A ideia principal foi mostrar que o assunto terá continuidade e que serão envidados todos os esforços no sentido de resolver a situação. Claro que deste modo não se correrá o risco de haver novas ocupações, o que seria um problema acrescido e permitiria que o caso se tornasse endémico. Contudo, as críticas não se fizeram esperar. Os mesmo que clamavam contra o bairro são os que se revoltam contra o seu fim, o que prova que a insatisfação faz parte do espírito humano.

Casos como este, são sempre polémicos e suscitam inúmeras e variadas opiniões. Viver em condições degradadas não é sistema para ninguém e se se viram obrigados a tal terá sido como forma de recurso, de minimizar o que de negativo tinham as chamadas barracas que haviam improvisado como modo de criar uma habitação. Respostas perfeitas não existem e a nível de satisfação será sempre relativo. Como em tudo na vida.

Com esta saída, 187 pessoas registadas, 64 famílias, encontraram uma outra forma de vida e melhores condições para a viver. A torre em questão está a ser desmantelada com alguma lentidão para que a estrutura das outras, que lhe são adjacentes, não fiquem mais danificadas do que já estão. O realojamento irá prosseguir pois todo o local será desmantelado e limpo numa atitude que só peca por tardia. E o mais estanho é que nenhum governo se interessou pelo assunto.

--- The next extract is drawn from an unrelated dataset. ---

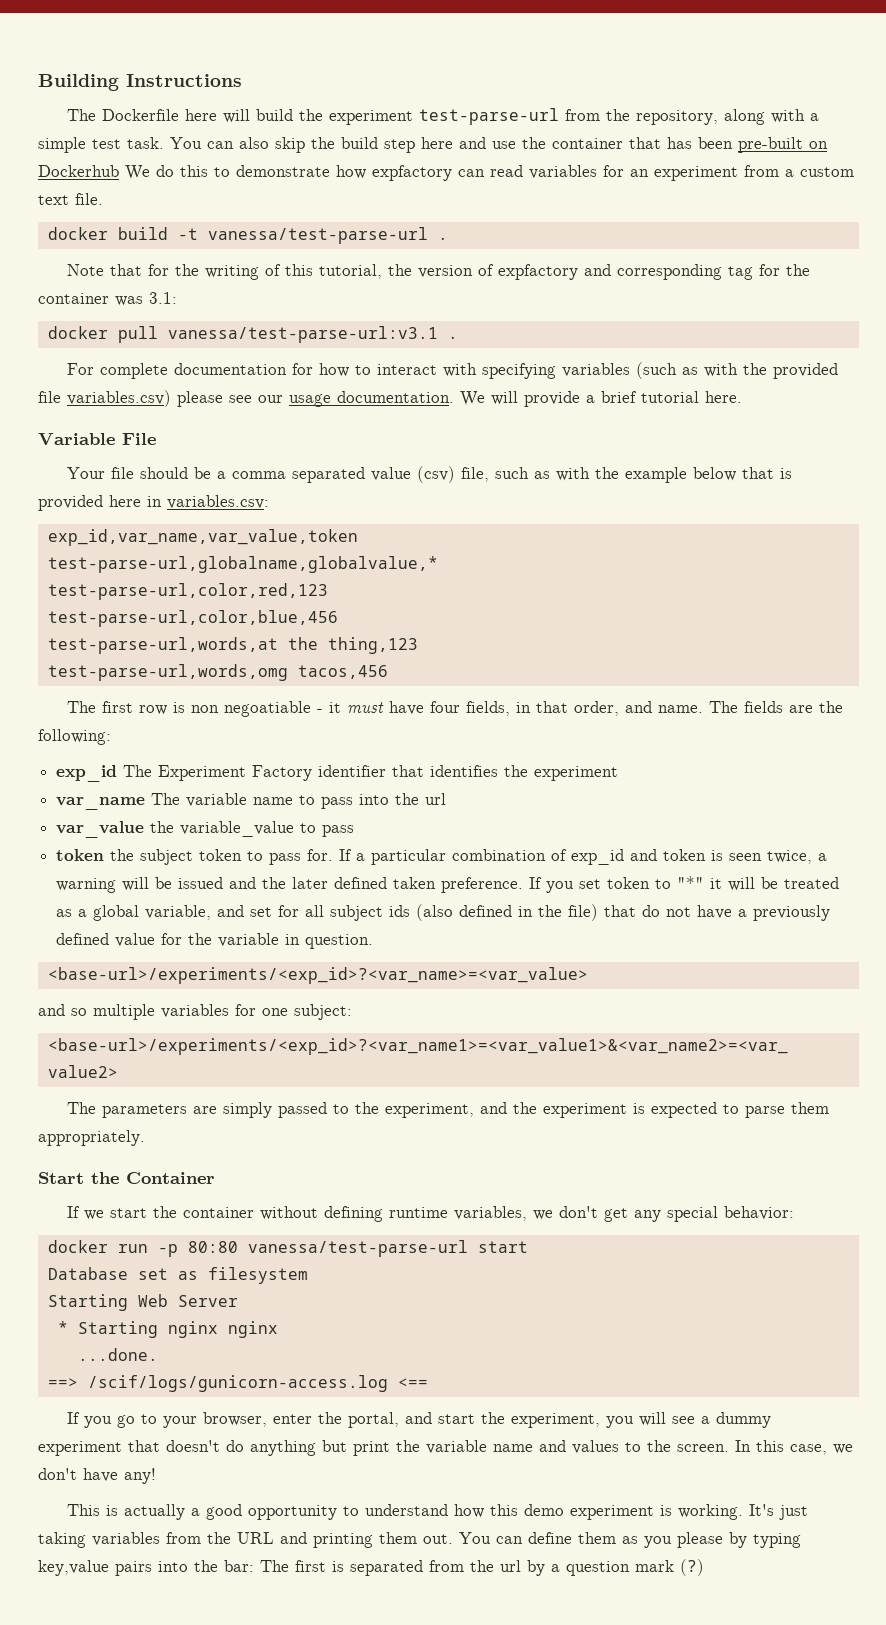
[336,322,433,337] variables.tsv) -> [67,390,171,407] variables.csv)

Nos últimos dias, este local tem sido palco de várias ocorrências. São poucos os que sabem o que terá despoletado tudo e que foi uma chamada telefónica, no dia 20 de Janeiro, solicitando auxílio à força policial. O resto, uma parte da situação, relatada em vídeo partilhado, que alguém estrategicamente filmou, passou a ser viral e interpretado conforme convinha a cada facção. O certo é que se transformou no efeito da bola de neve e agora está com uma dimensão de tal modo exagerada que nada voltará a ser como antes.

Os políticos, que até à data ou reviravam os olhos ou viraram as costas ou ainda apenas ignoraram a sua existência, passaram, num momento musculado, à linha da frente mostrando um interesse pouco genuíno com esta questão. É o novo peluche político e não há quem não manifeste a sua opinião sobre uma realidade que desconhece. Estamos em ano de eleições e convêm ficar sempre bem na fotografia. Afinal é de pessoas que se trata e não de votos.

Se estão à espera de ser recompensados com este súbito interesse podem esquecer o sonho e cair na realidade. Estas pessoas fazem parte do enorme grupo que dá pelo nome de abstenção, ou seja, não votam. Outras, mesmo que queiram, nem o podem fazer pois são ilegais. Estas atitudes paternalistas não convencem ninguém e correm o risco de deixar ficar um enorme amargo de boca. E escusam de se mostrar solidários, pois são muitas décadas deste cancro profundo que já devia ter aberto os olhos a muitos políticos.

Esta chaga social tem mais de trinta anos e agora, assim como que por milagre, tornou-se tema de conversa entre forças que decidem futuros, como se estivessem a fazer um mero jogo de monopólio ou da glória. Arriscam-se a sair manchados desta guerra que não é política, mas sim social. E escusa de vir o mais pintado dizer isto ou aquilo que o que todos querem é a situação resolvida e a recuperação da sua dignidade humana.